Many catastrophic scenarios require no new technologies, except perhaps moderate advances in AI.3 Those should seem plausible unless you are sure it is impossible for near-future AI to do the things the scenarios describe. Many people do have such certainty, but that seems to lack grounding in reason or evidence. It resembles religious faith, instead.

The next chapter discusses plausible scenarios which do scare me, and I hope to persuade you to act against them. We can take pragmatic actions to reduce specific risks.

There remains an unquantifiable risk of an infinite disaster that cannot be prevented. It is unquantifiable, and there is no definite way of preventing it. This is a brute fact.

We have to live with existential uncertainty—in this matter, among many others. We have always faced infinite risk, and personal extinction, as individuals. Now the same is true of humanity as a whole.

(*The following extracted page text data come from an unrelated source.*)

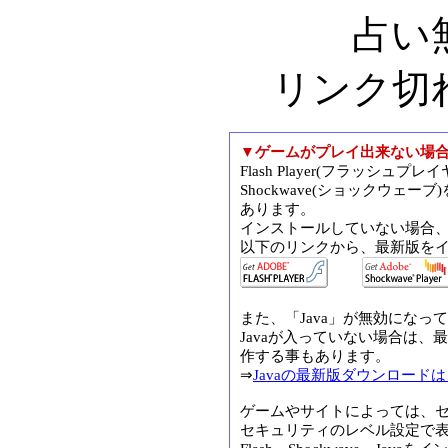
占い
リンク切
▼ゲームがプレイ出来ない場
Flash Player(フラッシュプレ
Shockwave(ショックウェ
あります。
インストールしていない場合
以下のリンクから、最新版を
また、「Java」が無効になっ
Javaが入っていない場合は、
作する事もあります。
⇒
Javaの最新版ダウンロード
ゲームやサイトによっては、
セキュリティのレベル設定で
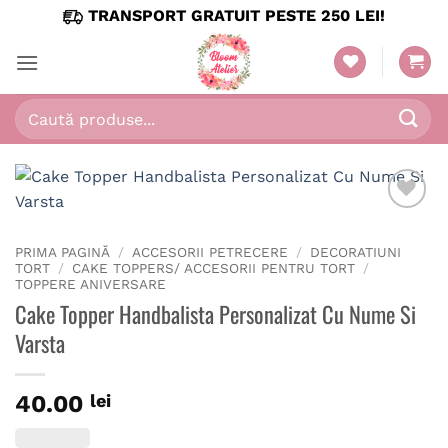
Skip
TRANSPORT GRATUIT PESTE 250 LEI!
to
content
Caută
după:
PRIMA PAGINĂ
/
ACCESORII PETRECERE
/
DECORATIUNI
TORT
/
CAKE TOPPERS/ ACCESORII PENTRU TORT
/
TOPPERE ANIVERSARE
Cake Topper Handbalista Personalizat Cu Nume Si
Varsta
40.00
lei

  1. 1.There are various in-principle arguments that even “human-level” AI is impossible. Most amount to “people are magic and not at all like steam engines.” Each argument is fallacious and has been thoroughly refuted, so I won’t review them here. No current evidence rules out the possibility of entities inconceivably more intelligent than we are—although what that would even mean is anyone’s guess. It wouldn’t mean IQ 14,000, because that is physically impossible, but due only to a quirk in the technical definition of IQ: it is an ordinal property, not a quantity. Supersymmetry is completely hypothetical; I’m using it just as a stand-in for “unknown fundamental physics.” You could substitute “string theory” or whatever. Self-reproducing zeptobots are not implied by supersymmetry, but as far as I know they’re not ruled out, since its details and implications are undetermined. “Zepto-” is 10-21, so zeptobots are robots a million times smaller than a proton, whose diameter is about 10-15 meters. It’s faintly plausible that if they could exist, they could get inside atomic nuclei to transmute elements.
  2. 2.FLOPS is an acronym for “floating point operations per second,” which is a measure of computer power. Yotta- means a septillion, 1024, so yottaflops are a whole lotta flops. I just made the number up; I don’t know how many flops there are in total currently. There will be vastly more in a few years, so it doesn’t matter.
  3. 3.For several plausible scenarios that depend on no future technology besides AI, see José Luis Ricón’s “Set Sail For Fail? On AI risk,” Nintil, 2022-12-12.